DATASET RECORDS:

----------------------------------------

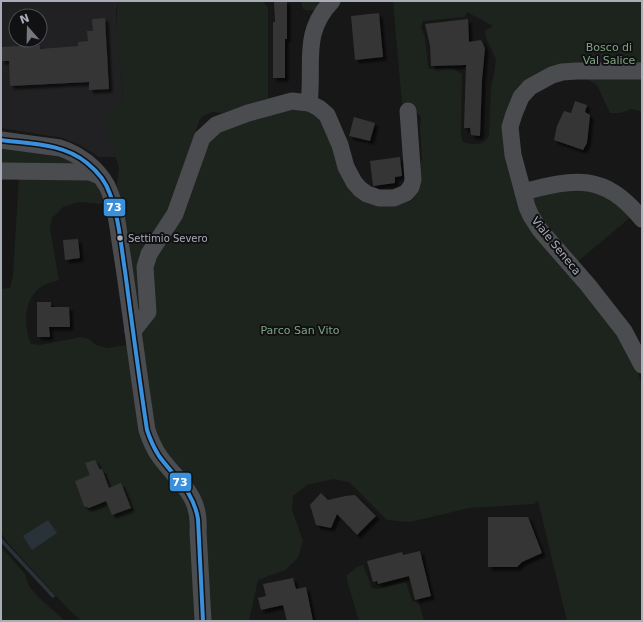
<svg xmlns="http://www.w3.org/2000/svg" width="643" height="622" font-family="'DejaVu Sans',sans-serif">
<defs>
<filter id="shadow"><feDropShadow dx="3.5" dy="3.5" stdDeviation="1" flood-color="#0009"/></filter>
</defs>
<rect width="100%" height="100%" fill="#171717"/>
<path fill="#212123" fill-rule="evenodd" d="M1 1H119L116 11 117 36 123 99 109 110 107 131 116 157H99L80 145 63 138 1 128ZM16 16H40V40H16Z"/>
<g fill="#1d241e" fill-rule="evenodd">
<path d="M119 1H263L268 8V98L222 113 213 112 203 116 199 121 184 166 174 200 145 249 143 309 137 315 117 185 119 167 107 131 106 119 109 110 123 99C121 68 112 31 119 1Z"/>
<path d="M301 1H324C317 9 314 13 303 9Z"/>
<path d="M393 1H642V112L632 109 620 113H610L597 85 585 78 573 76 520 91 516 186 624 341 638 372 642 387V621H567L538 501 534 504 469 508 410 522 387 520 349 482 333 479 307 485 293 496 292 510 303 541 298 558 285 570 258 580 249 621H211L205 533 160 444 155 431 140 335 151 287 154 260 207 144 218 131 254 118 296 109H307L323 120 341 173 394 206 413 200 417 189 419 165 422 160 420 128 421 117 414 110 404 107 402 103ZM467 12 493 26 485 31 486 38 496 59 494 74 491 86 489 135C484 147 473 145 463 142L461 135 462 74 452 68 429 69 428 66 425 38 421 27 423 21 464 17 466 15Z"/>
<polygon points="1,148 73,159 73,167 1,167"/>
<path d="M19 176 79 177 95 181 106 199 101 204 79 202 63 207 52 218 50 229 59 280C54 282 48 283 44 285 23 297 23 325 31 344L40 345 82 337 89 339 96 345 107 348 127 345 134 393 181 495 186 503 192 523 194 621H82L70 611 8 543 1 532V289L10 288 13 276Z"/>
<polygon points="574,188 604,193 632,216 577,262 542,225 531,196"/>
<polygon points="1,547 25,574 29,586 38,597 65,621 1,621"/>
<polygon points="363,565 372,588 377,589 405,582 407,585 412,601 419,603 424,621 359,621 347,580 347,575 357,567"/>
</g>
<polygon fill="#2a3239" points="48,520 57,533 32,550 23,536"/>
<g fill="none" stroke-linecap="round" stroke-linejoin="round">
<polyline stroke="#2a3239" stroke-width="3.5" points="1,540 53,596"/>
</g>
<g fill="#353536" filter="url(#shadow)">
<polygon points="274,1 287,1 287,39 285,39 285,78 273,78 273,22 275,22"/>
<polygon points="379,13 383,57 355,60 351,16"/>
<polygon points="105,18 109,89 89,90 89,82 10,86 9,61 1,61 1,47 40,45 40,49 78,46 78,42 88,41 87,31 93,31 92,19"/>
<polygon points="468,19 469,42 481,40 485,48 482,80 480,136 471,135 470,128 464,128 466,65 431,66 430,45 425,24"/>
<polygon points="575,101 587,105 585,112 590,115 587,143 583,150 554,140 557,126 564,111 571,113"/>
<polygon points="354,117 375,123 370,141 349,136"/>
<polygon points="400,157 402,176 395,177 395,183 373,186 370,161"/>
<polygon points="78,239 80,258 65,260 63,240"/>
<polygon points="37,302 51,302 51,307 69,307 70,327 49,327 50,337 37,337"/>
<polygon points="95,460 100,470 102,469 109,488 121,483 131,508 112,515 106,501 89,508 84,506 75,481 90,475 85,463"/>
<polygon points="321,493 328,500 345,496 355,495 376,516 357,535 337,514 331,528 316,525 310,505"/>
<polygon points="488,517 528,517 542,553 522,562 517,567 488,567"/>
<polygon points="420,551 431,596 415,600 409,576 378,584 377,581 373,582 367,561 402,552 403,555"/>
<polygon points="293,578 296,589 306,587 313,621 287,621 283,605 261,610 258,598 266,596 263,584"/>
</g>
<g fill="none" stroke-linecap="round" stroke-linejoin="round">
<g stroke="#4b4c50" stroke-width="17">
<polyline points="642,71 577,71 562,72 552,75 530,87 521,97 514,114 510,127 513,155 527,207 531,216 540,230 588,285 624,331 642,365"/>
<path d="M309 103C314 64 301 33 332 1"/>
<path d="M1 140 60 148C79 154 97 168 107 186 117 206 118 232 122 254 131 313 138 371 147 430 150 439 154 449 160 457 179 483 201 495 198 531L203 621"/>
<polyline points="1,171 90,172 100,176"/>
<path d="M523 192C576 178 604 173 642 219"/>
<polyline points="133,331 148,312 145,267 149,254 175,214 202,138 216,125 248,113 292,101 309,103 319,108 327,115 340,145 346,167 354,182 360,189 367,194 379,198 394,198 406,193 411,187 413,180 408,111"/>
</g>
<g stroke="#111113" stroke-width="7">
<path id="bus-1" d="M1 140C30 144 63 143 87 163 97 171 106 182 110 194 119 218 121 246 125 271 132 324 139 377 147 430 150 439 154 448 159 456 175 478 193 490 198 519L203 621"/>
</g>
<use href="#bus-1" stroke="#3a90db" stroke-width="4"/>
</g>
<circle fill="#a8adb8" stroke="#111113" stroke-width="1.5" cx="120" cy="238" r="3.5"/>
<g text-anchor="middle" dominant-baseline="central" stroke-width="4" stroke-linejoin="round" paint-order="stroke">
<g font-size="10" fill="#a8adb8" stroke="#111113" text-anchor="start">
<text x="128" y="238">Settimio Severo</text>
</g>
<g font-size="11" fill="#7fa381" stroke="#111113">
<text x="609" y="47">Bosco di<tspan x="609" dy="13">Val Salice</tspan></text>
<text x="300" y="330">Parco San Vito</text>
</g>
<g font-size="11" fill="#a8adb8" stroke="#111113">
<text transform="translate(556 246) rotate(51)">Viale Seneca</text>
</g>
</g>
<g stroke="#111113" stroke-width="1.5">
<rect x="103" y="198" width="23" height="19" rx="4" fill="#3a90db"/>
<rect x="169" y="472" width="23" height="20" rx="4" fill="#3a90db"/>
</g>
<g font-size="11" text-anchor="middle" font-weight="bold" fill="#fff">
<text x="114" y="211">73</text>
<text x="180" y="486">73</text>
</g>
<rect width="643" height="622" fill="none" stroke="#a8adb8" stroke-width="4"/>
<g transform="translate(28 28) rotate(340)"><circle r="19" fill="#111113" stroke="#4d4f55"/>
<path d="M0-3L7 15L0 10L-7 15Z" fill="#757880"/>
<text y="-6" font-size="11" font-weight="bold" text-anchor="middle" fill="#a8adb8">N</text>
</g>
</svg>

----------------------------------------

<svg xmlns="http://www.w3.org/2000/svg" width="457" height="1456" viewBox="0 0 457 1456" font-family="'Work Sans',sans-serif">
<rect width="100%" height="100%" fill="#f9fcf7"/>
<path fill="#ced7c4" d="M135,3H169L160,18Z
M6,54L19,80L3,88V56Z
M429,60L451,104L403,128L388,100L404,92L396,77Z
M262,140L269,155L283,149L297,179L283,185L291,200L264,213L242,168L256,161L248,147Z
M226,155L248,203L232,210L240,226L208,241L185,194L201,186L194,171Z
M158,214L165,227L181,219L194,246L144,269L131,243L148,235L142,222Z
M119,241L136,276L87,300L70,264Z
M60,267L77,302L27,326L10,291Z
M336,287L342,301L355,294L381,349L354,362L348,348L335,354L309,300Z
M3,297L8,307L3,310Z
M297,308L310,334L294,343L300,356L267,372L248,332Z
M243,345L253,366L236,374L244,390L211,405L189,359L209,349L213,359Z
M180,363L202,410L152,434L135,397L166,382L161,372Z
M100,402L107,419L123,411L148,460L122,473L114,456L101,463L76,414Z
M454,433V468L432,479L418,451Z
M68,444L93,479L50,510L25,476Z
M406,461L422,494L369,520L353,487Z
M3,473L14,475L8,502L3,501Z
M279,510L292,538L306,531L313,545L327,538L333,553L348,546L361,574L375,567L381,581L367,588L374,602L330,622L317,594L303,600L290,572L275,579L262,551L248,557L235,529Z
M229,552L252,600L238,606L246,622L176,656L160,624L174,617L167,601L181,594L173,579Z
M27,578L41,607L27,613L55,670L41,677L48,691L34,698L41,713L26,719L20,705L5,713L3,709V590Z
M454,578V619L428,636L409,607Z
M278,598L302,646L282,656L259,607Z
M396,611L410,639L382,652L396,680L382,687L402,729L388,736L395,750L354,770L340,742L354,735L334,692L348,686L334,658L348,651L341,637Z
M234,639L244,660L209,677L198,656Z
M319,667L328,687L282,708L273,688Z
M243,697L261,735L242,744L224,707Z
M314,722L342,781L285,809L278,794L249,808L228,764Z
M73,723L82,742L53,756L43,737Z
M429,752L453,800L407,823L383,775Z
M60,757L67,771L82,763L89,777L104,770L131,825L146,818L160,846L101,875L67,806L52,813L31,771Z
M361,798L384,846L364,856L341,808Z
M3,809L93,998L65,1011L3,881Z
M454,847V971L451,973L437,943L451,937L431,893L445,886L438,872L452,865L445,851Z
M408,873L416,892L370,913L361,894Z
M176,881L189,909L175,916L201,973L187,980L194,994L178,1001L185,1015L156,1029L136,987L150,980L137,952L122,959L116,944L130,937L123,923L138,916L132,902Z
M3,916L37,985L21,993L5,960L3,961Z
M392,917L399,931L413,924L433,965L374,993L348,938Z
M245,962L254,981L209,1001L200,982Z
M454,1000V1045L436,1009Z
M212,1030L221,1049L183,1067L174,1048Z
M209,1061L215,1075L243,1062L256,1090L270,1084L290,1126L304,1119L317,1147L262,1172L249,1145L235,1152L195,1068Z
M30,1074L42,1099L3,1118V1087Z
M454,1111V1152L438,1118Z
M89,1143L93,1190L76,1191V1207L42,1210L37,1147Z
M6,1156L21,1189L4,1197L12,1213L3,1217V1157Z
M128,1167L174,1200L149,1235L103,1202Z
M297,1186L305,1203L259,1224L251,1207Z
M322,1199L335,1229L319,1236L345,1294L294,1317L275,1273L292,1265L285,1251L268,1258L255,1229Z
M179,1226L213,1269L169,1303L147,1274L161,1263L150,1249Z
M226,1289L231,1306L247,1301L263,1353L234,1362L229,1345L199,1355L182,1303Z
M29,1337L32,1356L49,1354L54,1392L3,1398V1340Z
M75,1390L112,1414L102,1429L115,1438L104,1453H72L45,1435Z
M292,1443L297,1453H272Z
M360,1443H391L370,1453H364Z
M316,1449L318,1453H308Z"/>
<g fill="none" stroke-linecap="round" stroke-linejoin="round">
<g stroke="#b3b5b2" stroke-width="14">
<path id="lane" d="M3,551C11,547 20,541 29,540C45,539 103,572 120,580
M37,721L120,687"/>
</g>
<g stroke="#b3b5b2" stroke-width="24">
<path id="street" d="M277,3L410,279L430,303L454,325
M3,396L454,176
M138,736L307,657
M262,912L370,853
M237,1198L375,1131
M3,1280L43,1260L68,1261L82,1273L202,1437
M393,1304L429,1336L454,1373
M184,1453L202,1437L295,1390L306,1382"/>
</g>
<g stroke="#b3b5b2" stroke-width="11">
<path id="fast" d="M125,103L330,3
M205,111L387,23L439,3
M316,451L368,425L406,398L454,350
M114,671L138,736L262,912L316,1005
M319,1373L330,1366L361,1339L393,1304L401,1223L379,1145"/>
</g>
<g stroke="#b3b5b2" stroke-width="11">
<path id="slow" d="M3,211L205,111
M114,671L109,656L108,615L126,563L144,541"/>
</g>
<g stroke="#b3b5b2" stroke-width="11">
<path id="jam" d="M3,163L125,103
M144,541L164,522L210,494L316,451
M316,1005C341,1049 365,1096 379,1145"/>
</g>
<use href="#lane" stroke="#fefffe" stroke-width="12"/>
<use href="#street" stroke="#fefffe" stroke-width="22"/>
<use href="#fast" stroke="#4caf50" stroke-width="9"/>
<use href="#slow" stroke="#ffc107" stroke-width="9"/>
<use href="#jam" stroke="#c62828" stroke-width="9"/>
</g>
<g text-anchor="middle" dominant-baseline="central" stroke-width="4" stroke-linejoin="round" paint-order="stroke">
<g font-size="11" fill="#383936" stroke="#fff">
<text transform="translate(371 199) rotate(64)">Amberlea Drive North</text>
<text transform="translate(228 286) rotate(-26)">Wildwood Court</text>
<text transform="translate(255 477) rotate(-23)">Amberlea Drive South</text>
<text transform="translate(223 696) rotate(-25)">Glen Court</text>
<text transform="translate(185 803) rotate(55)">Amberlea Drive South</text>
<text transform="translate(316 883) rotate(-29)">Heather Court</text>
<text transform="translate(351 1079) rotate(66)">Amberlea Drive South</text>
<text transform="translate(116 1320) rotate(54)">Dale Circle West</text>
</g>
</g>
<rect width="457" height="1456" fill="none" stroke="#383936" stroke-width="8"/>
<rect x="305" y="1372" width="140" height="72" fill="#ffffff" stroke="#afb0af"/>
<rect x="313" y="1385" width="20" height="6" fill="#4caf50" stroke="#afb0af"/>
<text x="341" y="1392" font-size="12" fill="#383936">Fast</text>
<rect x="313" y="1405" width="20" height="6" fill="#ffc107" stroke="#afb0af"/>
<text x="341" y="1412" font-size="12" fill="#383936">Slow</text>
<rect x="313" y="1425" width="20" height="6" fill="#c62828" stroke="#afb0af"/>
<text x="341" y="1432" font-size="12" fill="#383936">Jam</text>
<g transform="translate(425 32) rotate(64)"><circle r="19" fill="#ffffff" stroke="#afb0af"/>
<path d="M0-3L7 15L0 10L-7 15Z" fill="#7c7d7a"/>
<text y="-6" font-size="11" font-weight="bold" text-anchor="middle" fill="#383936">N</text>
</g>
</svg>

----------------------------------------

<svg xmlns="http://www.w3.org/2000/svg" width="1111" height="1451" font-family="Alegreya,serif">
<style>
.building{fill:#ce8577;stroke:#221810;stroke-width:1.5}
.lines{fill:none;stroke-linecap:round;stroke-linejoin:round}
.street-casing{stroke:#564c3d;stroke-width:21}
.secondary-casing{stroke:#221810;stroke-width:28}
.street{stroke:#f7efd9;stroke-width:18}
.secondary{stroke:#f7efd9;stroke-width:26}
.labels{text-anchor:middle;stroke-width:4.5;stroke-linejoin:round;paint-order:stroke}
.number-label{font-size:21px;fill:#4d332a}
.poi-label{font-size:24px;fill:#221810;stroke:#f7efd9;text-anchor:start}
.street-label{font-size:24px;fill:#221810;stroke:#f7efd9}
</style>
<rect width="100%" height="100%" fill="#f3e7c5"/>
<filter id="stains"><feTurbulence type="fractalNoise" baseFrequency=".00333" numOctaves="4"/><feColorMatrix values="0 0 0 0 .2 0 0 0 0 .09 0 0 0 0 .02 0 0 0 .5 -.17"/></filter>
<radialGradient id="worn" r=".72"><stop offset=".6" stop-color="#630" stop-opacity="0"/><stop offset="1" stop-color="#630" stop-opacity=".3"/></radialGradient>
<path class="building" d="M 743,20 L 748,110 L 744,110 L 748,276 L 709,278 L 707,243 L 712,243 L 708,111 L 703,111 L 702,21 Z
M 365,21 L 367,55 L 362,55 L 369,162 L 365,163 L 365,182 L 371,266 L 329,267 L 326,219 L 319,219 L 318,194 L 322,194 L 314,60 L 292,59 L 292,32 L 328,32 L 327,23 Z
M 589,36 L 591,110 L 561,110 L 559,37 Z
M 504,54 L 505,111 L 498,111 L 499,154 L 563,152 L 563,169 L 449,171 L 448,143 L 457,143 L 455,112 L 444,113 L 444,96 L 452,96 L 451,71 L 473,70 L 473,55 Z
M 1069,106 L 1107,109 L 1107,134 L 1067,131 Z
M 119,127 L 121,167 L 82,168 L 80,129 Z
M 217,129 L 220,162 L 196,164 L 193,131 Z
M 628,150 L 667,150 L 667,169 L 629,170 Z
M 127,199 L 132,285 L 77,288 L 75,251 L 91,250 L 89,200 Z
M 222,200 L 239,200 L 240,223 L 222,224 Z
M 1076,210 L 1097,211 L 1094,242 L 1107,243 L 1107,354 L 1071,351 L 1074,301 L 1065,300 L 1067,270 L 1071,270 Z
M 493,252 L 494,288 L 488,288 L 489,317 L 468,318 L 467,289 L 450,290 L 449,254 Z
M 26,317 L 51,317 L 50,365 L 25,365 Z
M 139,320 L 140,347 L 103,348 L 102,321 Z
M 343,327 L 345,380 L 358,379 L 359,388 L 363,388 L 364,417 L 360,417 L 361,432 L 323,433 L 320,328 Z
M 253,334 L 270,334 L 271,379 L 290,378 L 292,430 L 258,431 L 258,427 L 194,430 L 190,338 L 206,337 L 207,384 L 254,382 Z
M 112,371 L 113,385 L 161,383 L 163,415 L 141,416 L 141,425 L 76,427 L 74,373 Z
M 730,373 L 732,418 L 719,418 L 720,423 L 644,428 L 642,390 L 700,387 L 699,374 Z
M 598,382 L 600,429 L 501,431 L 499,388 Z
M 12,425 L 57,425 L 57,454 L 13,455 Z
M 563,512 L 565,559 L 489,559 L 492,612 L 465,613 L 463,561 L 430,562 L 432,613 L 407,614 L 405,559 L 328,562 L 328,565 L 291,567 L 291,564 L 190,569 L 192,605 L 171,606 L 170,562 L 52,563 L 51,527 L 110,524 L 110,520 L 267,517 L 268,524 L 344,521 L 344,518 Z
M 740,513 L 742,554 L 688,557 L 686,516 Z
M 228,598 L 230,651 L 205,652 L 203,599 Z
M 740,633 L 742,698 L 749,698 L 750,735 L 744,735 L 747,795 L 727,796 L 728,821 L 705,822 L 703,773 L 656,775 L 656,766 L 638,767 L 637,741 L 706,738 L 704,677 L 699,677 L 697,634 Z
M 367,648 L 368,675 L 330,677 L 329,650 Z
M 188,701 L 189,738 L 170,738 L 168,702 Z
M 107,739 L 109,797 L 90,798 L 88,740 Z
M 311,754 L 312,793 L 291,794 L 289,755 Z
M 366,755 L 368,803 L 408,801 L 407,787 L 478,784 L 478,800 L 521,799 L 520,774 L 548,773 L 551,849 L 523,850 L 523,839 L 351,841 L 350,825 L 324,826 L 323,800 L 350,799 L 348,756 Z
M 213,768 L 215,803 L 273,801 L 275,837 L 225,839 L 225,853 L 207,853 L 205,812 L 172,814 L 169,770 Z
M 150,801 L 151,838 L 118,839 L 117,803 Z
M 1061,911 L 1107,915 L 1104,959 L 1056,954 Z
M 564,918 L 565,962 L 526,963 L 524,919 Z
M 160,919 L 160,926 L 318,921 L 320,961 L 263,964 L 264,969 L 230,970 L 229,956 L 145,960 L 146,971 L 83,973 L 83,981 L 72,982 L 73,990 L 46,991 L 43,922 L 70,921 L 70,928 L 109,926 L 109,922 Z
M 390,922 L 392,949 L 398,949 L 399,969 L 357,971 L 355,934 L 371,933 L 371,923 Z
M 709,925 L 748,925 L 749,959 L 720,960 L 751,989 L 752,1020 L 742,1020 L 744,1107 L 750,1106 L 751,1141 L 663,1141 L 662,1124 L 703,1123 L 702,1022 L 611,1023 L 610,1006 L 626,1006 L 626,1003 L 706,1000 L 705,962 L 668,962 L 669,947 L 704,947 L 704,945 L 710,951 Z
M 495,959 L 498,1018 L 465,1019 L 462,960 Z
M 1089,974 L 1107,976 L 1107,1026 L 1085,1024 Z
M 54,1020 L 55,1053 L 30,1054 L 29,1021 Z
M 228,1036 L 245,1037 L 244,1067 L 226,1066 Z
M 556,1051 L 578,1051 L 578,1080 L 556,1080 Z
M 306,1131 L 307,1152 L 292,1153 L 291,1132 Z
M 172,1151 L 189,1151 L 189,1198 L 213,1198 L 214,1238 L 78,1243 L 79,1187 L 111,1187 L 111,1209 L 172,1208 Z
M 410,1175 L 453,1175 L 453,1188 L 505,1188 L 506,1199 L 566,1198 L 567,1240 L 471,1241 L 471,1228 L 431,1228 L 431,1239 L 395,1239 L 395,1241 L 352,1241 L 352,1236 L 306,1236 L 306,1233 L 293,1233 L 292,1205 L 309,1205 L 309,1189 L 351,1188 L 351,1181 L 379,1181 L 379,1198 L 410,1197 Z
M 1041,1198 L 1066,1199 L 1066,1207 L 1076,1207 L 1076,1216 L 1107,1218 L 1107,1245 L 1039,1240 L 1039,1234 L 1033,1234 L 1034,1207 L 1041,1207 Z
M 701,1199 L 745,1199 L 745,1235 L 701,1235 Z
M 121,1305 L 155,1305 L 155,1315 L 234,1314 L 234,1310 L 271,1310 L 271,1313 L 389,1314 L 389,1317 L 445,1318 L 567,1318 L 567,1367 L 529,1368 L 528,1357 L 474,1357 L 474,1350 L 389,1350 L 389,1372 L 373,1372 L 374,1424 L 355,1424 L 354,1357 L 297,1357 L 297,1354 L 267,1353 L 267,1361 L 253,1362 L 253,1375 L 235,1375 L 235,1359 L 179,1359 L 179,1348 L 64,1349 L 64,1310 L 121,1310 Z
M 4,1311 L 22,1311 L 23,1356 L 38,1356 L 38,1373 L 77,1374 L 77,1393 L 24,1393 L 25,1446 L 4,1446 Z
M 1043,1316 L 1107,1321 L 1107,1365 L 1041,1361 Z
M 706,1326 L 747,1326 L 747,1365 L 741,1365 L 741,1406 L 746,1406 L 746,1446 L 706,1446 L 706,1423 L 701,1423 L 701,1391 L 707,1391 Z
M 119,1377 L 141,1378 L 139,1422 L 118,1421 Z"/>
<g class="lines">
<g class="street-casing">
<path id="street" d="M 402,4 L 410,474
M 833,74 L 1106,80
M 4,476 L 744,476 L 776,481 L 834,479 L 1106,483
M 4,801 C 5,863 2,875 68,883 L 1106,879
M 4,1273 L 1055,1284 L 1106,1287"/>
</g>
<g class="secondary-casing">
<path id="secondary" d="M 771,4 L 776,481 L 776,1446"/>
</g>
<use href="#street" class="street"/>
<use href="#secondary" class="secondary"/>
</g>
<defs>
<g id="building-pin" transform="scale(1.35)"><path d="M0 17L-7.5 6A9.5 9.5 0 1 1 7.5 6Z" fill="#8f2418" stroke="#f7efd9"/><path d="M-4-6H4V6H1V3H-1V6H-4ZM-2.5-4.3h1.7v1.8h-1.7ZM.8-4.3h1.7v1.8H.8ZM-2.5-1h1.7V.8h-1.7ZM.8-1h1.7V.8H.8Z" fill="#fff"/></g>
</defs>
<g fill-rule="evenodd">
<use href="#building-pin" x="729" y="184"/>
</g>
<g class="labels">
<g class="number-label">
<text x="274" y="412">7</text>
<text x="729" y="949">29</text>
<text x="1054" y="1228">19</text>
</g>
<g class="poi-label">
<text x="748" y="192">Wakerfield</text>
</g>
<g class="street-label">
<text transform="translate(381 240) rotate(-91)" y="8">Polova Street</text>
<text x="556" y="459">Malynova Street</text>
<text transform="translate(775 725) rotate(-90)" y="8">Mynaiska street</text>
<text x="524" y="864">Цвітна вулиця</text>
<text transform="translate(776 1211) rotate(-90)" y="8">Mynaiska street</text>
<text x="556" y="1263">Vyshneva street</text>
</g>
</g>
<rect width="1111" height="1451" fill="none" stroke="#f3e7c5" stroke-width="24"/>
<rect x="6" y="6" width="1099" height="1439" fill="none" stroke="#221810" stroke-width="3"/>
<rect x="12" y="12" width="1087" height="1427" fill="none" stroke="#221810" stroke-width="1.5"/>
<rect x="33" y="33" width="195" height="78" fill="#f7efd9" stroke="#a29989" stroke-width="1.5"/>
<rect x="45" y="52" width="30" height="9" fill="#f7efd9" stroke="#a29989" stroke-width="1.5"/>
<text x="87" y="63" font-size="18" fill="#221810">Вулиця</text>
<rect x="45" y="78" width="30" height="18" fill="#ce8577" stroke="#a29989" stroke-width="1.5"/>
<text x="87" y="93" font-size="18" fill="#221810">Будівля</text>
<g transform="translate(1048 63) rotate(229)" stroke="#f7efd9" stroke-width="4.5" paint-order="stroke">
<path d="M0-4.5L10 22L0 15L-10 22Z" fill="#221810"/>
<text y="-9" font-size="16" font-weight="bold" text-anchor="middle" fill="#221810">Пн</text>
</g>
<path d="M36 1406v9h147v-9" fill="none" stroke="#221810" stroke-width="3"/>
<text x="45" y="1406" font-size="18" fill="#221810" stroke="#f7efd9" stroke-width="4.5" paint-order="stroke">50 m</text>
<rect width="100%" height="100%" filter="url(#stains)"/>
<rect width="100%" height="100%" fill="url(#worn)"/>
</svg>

----------------------------------------

DIRECTIONS FOR THIS TASK:
Where a line of the data holds "lines", show that line.

OUTPUT FOR THIS TASK:
.lines{fill:none;stroke-linecap:round;stroke-linejoin:round}
<g class="lines">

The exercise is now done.